* EXTRAIT PRÉSENTÉ
-=-=-
Ramus François Joseph, boulanger, puis aubergiste à la Ville et cultivateur, marié avec Marie Angélique Tavel, avait effectué son service militaire en « Afrique ». Il prend possession d’une concession à Kouanine le 18 mai 1875 sur laquelle il devait s’installer avec son épouse, leurs trois enfants et son beau-frère Joseph Tavel.

La taille des concessions varie de manière importante : de 15 ha pour la concession de Jourdan à 64 ha pour celle-ci. Cela tient à la qualité des sols. L’un des pièges dans lesquels de nombreux colons se firent prendre, notamment avec les concessions de grande taille, a été la nécessité de bonifier tout ou partie des terres avec des engrais. 
Les colons venus avec un trop petit capital ou pas assez de personnes en mesure de travailler dur, ne pouvaient obtenir une exploitation rentable et devaient vendre puis partir chercher du travail dans des villes ou rentrer au pays. Ce fut le cas de François Joseph qui était venu avec son seul fils aîné au lieu de toutes les personnes annoncées : épouse, beau-frère et trois enfants en âge de travailler. Ne pouvant payer ses dettes, le bail est cedé.

Coquand Jean, de Pinsot, installera en 1883, une concession à Aïn Zaouïa avec son épouse Gavet Jeannette et leurs enfants Pierre et Henri. 
Les deux enfants deviendront instituteurs, Pierre à Birkhadem près d’Alger où il se mariera en 1898, Henri à Alger où il se mariera en 1899. Les actes de mariage indiquent que le père réside à Birkhadem. La concession avait donc été revendue à une date non connue. Mais toute la famille est restée en Algérie.

Enfin, signalons trois demandes sans suite :

.   Tavel Pierre André, beau-frère de Séraphin Jourdan et oncle par alliance de Pierre Fallière, demande une concession à Rébeval le 5/12/1880 ou à défaut Takdempt pour être proche de sa famille. 
L’administration lui fait savoir qu’il n’y a pas de possibilité sur Rébeval et que Takdempt n’est pas encore prêt et qu’il doit reformuler une demande plus tard. À ce jour, nous n’avons pas trouvé de nouvelle demande.

.   Jourdan Léopold, neveu de Séraphin Jourdan et frère de Marie Euphrosine demanda une concession à Takdempt, mais elle fut refusée, car il avait mentionné comme profession « négociant à Grenoble », ce qui ne satisfaisait pas au premier critère d’éligibilité : être agriculteur.

Chassande-Baroz Joseph, demanda également une concession dans la région, mais il y eut un refus pour un motif que nous ne connaissons pas.
-=-=-
* ENTRÉES
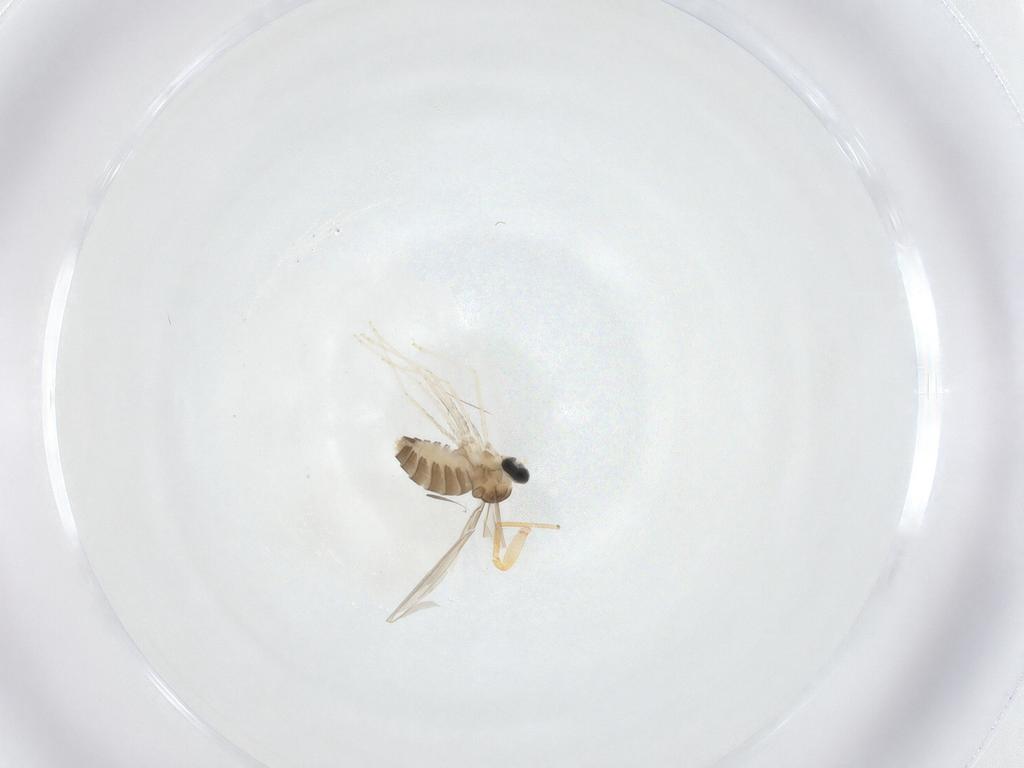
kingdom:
-=-=-
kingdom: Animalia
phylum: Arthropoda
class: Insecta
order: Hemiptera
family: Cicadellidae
-=-=-
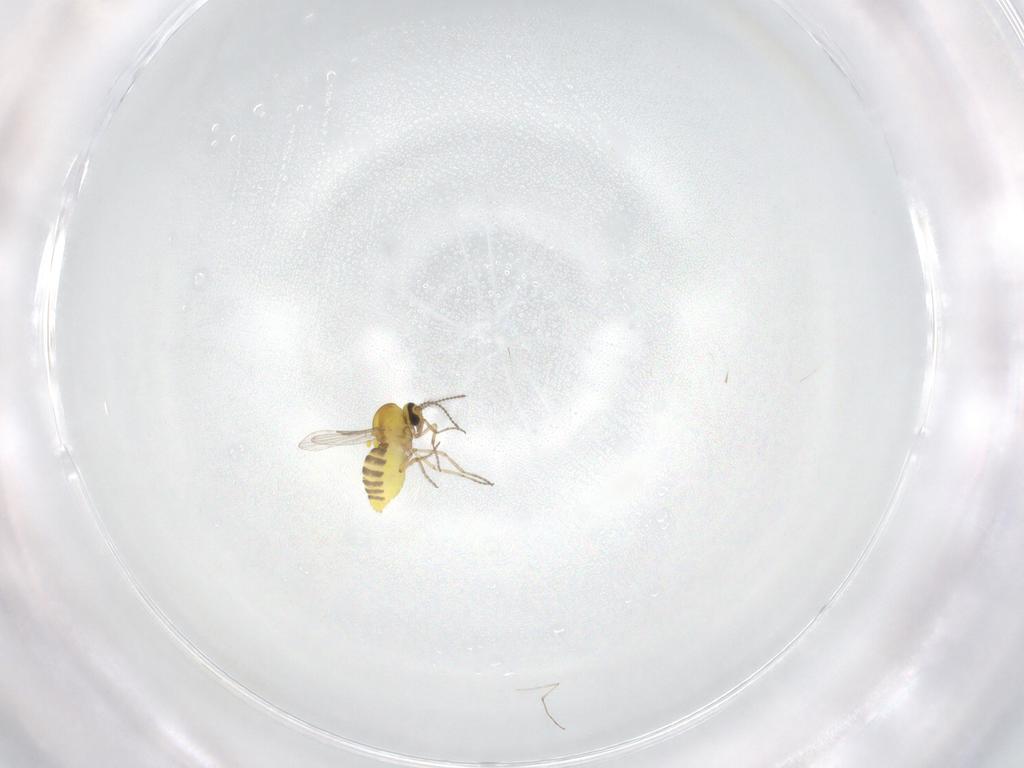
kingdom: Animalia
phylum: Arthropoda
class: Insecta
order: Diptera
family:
-=-=-
* EXERCICES PROPOSÉS
(1) Indiquez si chacune des affirmations suivantes concorde avec l'extrait présenté, en répondant par oui ou par non et en citant les mots décisifs de celui-ci : (a) François Joseph Ramus s'est installé avec toute sa famille ; (b) les deux fils de Jean Coquand sont devenus instituteurs ; (c) la demande de concession de Léopold Jourdan fut acceptée.
(2) D'après l'extrait présenté, quelle était la superficie de la plus petite concession citée, et à qui appartenait-elle ?
(3) Poursuivez le texte consacré aux concessions des colons en Algérie à partir de l'endroit où il s'arrête.

* RÉPONSES RÉDIGÉES
(1)
(a) Non : « Ce fut le cas de François Joseph qui était venu avec son seul fils aîné au lieu de toutes les personnes annoncées ».
(b) Oui : « Les deux enfants deviendront instituteurs ».
(c) Non : « demanda une concession à Takdempt, mais elle fut refusée ».

(2) 15 ha, pour la concession de Jourdan.

(3)
Bilan de ces premières tentatives d’installation: 

Sur les onze premières demandes émanant de la vallée du Haut Bréda : 4 ne sont pas acceptés, 7 donnent lieu à une attribution de concession dont 3 à des chefs de famille ayant « servi en Afrique ». Sur les 7 concessions attribuées, 1 n’a pas été prise après attribution, 4 ont été revendues, 2 seulement ont été conservées par les preneurs puis leurs enfants.

Sur 31 personnes (hommes, femmes et enfants) parties pour l’Algérie :

·      7 auront des destinées tragiques : 2 assassinats, 5 morts prématurées sans descendance.

·      11 rentreront au pays : 7 suite à problèmes familiaux ou santé du chef de famille, 4 après revente contrainte des concessions (échecs).

·   7 resteront en Algérie en exerçant un métier non agricole (instituteur, épicier, garde champêtre).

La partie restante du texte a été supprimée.